Witness: Dad beat stepchild with stick
By Michael Wright, The Facts (Brazoria County, Tx.)

May 14, 2003

ANGLETON - A man accused of using a stun gun to discipline his stepchildren also beat one of them in the head with a stick, according to testimony Tuesday in his trial.

Theodore Moody, 28, of West Columbia, is charged with three counts of injury to a child and three counts of endangering a child. Prosecutors say he zapped his 8-year-old son with a stun gun several times Sept. 23, as he forced the boy to walk five miles toward school. The child was being punished for oversleeping and missing the school bus.

“If (the boy) got too slow because his little legs were tired, he got zapped,” Assistant District Attorney Terri Holder said.

Defense attorney Joseph Varela said Moody was simply a father desperate to discipline a problem child.

“The evidence will show he’s not using this for the gratification of his own personal desires,” Varela said.

Prosecutors Holder and Don Stricklin called the stepson’s school counselor and nurse, who each testified the boy had welts on his shoulders and buttocks.

Laura Rabon, the nurse, also testified the boy had blisters on his feet from wearing oversized sandals during the walk to school that morning.

“He had on a big pair of adult-looking sized, strap-type sandals,” Rabon said. “We has suspicions there might have been some other marks on the child’s body.”

On Tuesday, Moody’s neighbors testified he was eager to justify his action after the case was reported in media outlets. They also said he allowed his children to run around in dirty diapers with no apparent supervision.

Paul Reynolds, who lives on CR 289 down the street from Moody, said Moody came to his house trying to “rationalize” using the stun gun on his stepson. Reynolds said it was obvious Moody didn’t like the boy.

“He referred to him as an 8-year-old (expletive deleted),” Reynolds said. “He bragged about hitting him with a paddle and breaking it.”

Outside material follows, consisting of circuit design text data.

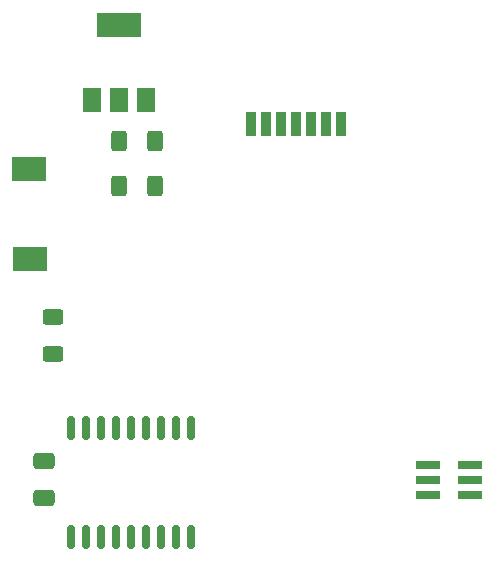
<source format=gbr>
%TF.GenerationSoftware,KiCad,Pcbnew,(6.0.5)*%
%TF.CreationDate,2023-03-31T09:28:20-05:00*%
%TF.ProjectId,remote,72656d6f-7465-42e6-9b69-6361645f7063,rev?*%
%TF.SameCoordinates,Original*%
%TF.FileFunction,Paste,Bot*%
%TF.FilePolarity,Positive*%
%FSLAX46Y46*%
G04 Gerber Fmt 4.6, Leading zero omitted, Abs format (unit mm)*
G04 Created by KiCad (PCBNEW (6.0.5)) date 2023-03-31 09:28:20*
%MOMM*%
%LPD*%
G01*
G04 APERTURE LIST*
G04 Aperture macros list*
%AMRoundRect*
0 Rectangle with rounded corners*
0 $1 Rounding radius*
0 $2 $3 $4 $5 $6 $7 $8 $9 X,Y pos of 4 corners*
0 Add a 4 corners polygon primitive as box body*
4,1,4,$2,$3,$4,$5,$6,$7,$8,$9,$2,$3,0*
0 Add four circle primitives for the rounded corners*
1,1,$1+$1,$2,$3*
1,1,$1+$1,$4,$5*
1,1,$1+$1,$6,$7*
1,1,$1+$1,$8,$9*
0 Add four rect primitives between the rounded corners*
20,1,$1+$1,$2,$3,$4,$5,0*
20,1,$1+$1,$4,$5,$6,$7,0*
20,1,$1+$1,$6,$7,$8,$9,0*
20,1,$1+$1,$8,$9,$2,$3,0*%
G04 Aperture macros list end*
%ADD10R,1.500000X2.000000*%
%ADD11R,3.800000X2.000000*%
%ADD12RoundRect,0.250000X-0.625000X0.400000X-0.625000X-0.400000X0.625000X-0.400000X0.625000X0.400000X0*%
%ADD13R,2.100000X0.750000*%
%ADD14RoundRect,0.250000X-0.650000X0.412500X-0.650000X-0.412500X0.650000X-0.412500X0.650000X0.412500X0*%
%ADD15R,3.000000X2.000000*%
%ADD16RoundRect,0.250000X-0.400000X-0.625000X0.400000X-0.625000X0.400000X0.625000X-0.400000X0.625000X0*%
%ADD17R,0.900000X2.000000*%
%ADD18RoundRect,0.150000X-0.150000X0.875000X-0.150000X-0.875000X0.150000X-0.875000X0.150000X0.875000X0*%
G04 APERTURE END LIST*
D10*
%TO.C,U1*%
X112790000Y-44298000D03*
X110490000Y-44298000D03*
D11*
X110490000Y-37998000D03*
D10*
X108190000Y-44298000D03*
%TD*%
D12*
%TO.C,R3*%
X104902000Y-62712000D03*
X104902000Y-65812000D03*
%TD*%
D13*
%TO.C,J5*%
X136630000Y-75184000D03*
X140230000Y-75184000D03*
X136630000Y-76454000D03*
X140230000Y-76454000D03*
X136630000Y-77724000D03*
X140230000Y-77724000D03*
%TD*%
D14*
%TO.C,C1*%
X104140000Y-74891500D03*
X104140000Y-78016500D03*
%TD*%
D15*
%TO.C,BZ1*%
X102906300Y-50190550D03*
X102918900Y-57774550D03*
%TD*%
D16*
%TO.C,R2*%
X110464000Y-51562000D03*
X113564000Y-51562000D03*
%TD*%
%TO.C,R1*%
X110464000Y-47752000D03*
X113564000Y-47752000D03*
%TD*%
D17*
%TO.C,J1*%
X129278000Y-46382000D03*
X128008000Y-46382000D03*
X126738000Y-46382000D03*
X125468000Y-46382000D03*
X124198000Y-46382000D03*
X122928000Y-46382000D03*
X121658000Y-46382000D03*
%TD*%
D18*
%TO.C,U2*%
X106426000Y-72058000D03*
X107696000Y-72058000D03*
X108966000Y-72058000D03*
X110236000Y-72058000D03*
X111506000Y-72058000D03*
X112776000Y-72058000D03*
X114046000Y-72058000D03*
X115316000Y-72058000D03*
X116586000Y-72058000D03*
X116586000Y-81358000D03*
X115316000Y-81358000D03*
X114046000Y-81358000D03*
X112776000Y-81358000D03*
X111506000Y-81358000D03*
X110236000Y-81358000D03*
X108966000Y-81358000D03*
X107696000Y-81358000D03*
X106426000Y-81358000D03*
%TD*%
M02*

</source>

Reynolds testified he slammed his door shut on Moody when Moody tried to defend the stun gun, which he’s also accused of using on his 12-year-old stepdaughter.

Varela asked Reynolds if Moody seemed happy about using the stun gun. Reynolds replied, “No.”

Tina Jones, another neighbor, said she saw Moody hit the boy twice in the head with a stick on another occasion.

“We were all upset to see something like that,” Jones said.

Moody has said in interviews his stepson was a discipline problem on whom ordinary punishment methods didn’t work.

However, his second-grade teacher said the boy was no more rambunctious than any other child his age.

“He was very witty, very funny,” Stephanie Kurlin said. “He made friends quite quickly. He just got along with everybody.”

When prosecutors asked Kurlin if she liked the boy, the teacher’s face lit up and she broke into a huge smile.

“Yes,” she said.

Moody is also accused of allowing his biological children, ages 2 and 3, to run around the neighborhood wearing nothing but dirty diapers in cold weather.

But Varela said that’s not all that unusual for a child to slip out of the door if a parent gets distracted for just an instant.

Beverly Crouch testified the Moody children were often playing on the private road into the neighborhood. Varela elicited testimony on cross-examination that the road was rarely traveled by non-residents and that she never saw the children on busier roads which were nearby.